Giuliani admits he did not verify claims of election fraud before going public: ‘It’s not my job to go out and investigate every piece of evidence’

Giuliani: 'It's not my job to go out and investigate every piece of evidence'

Former personal attorney for Donald Trump, Rudy Giuliani admitted under oath that he did not believe that it was his job to verify claims of election fraud before spreading it in public.

The admission came from a video of Giuliani’s deposition, obtained exclusively by CNN, in the defamation case brought against him by former Dominion Voting Systems executive Eric Coomer.


Giuliani and other right wing figures have falsely accuse the voting machines company of being at the center of a conspiracy to steal the 2020 presidential election from Donald Trump by flipping his votes to Joe Biden.

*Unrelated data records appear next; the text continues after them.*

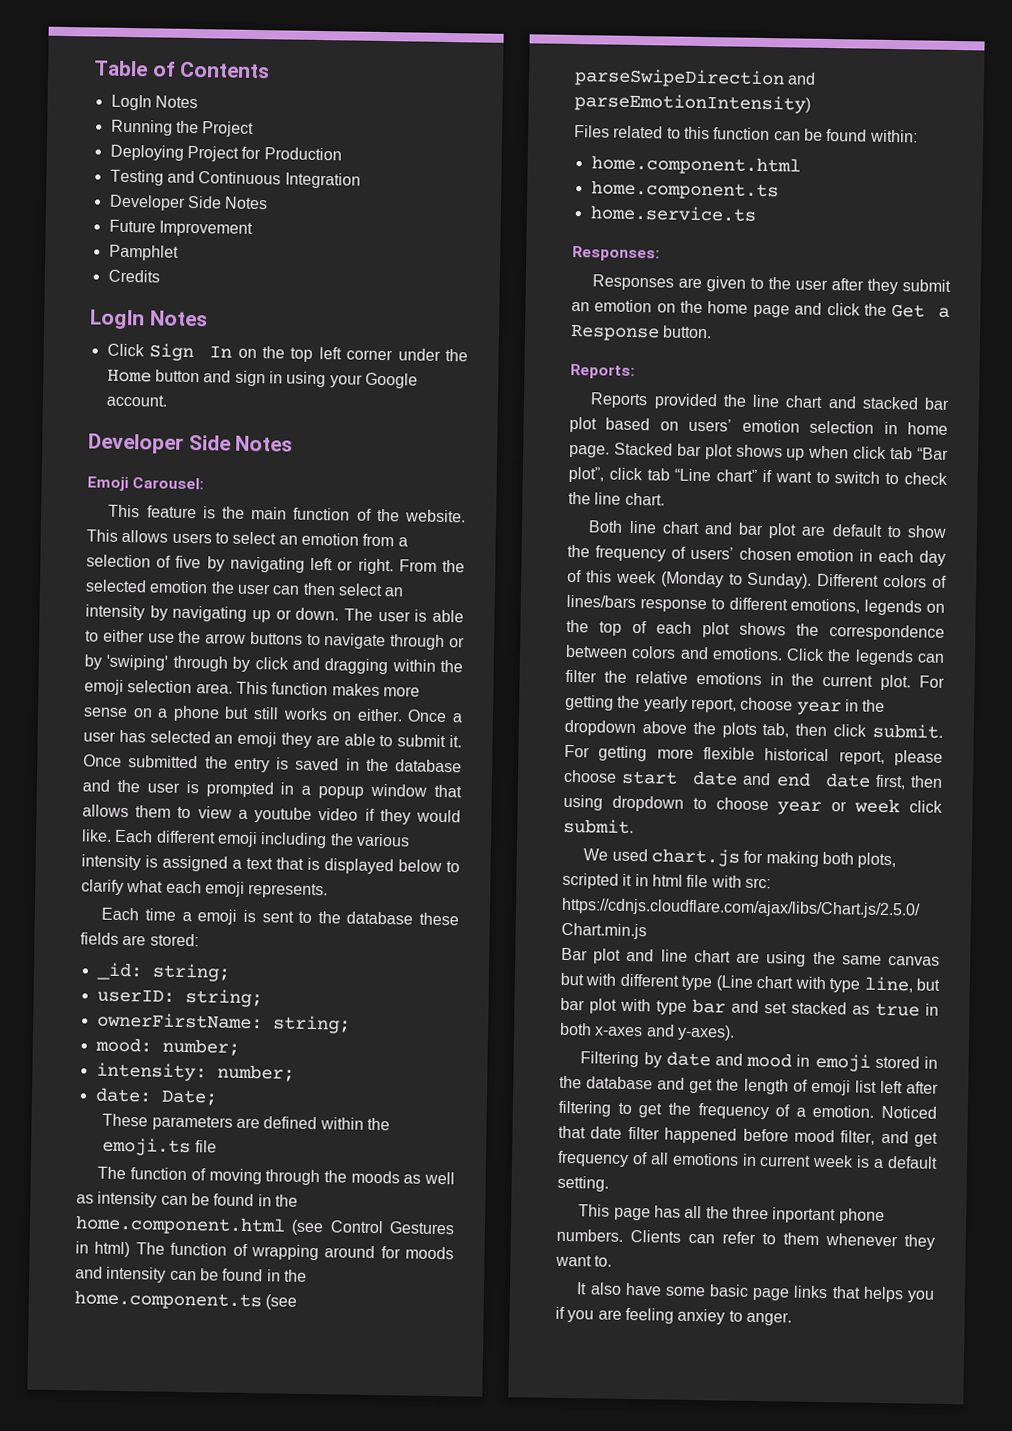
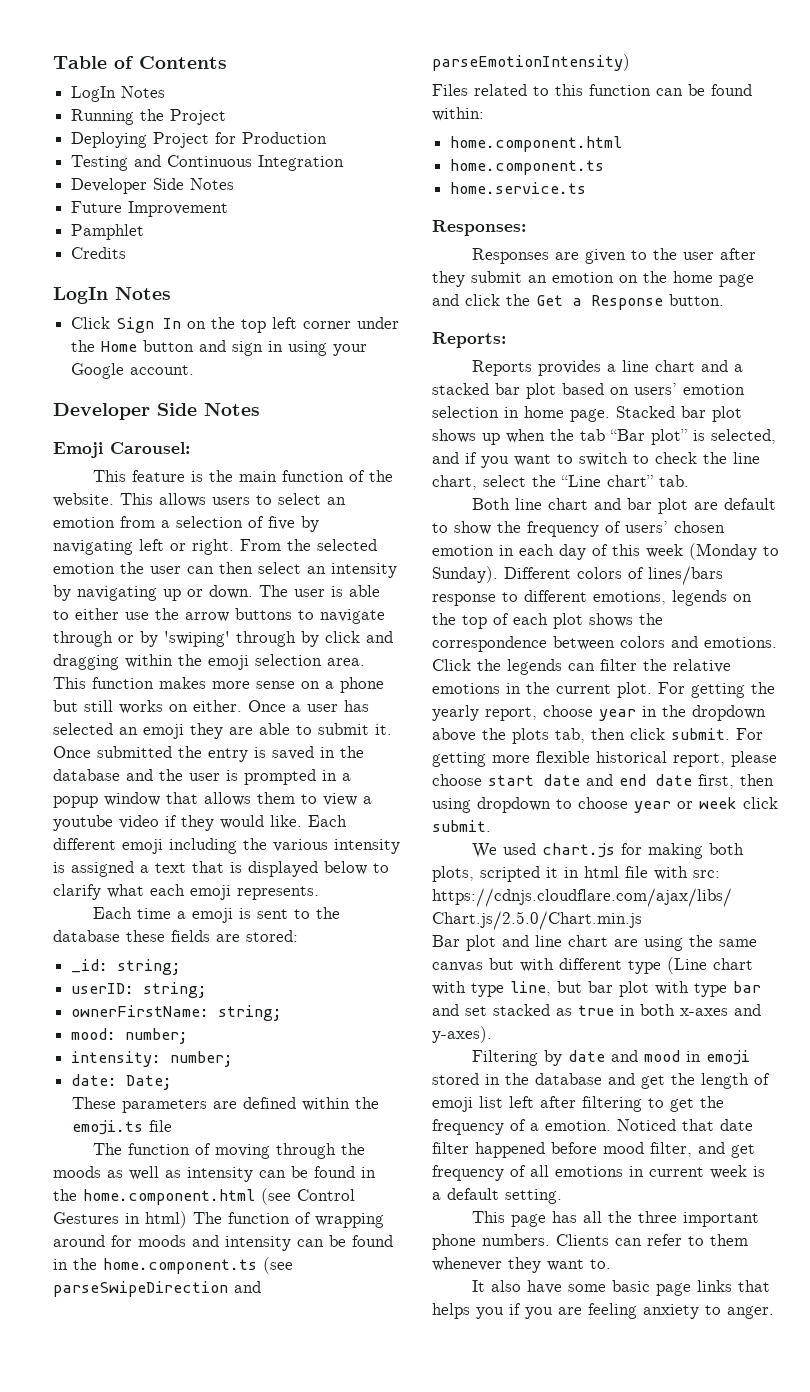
[653,393,857,410] provided the line chart and -> [538,360,744,376] provides a line chart and a
[853,446,888,459] click -> [550,429,574,441] the
[568,466,772,483] plot”, click tab “Line chart” if -> [651,429,776,445] [432,452,509,468] plot” is selected, and if you
[624,492,665,506] chart. -> [432,475,689,490] chart, select the “Line chart” tab.
[772,1207,837,1224] inportant -> [683,1212,760,1227] important
[677,1308,726,1325] anxiey -> [643,1304,699,1319] anxiety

In court, Giuliani said he “had a report that the heads of Dominion and Smartmatic, somewhere in the mid-teens, you know 2013, 2014, whatever, went down to Venezuela for a get-to-know meeting with (President Nicolás) Maduro so they could demonstrate to Maduro the kind of vote fixing they did for (former President Hugo) Chavez.”


Giuliani and other Trump election fraud lawyers, who called themselves an “elite strike force team” later repeated that conspiracy theory at a news conference even though he testified that he “did not have the time” to check the veracity of the claim.

“It’s not my job, in a fast-moving case, to go out and investigate every piece of evidence that was given to me. Otherwise, you’re never going to write a story. You’ll never come to a conclusion,” Giuliani said.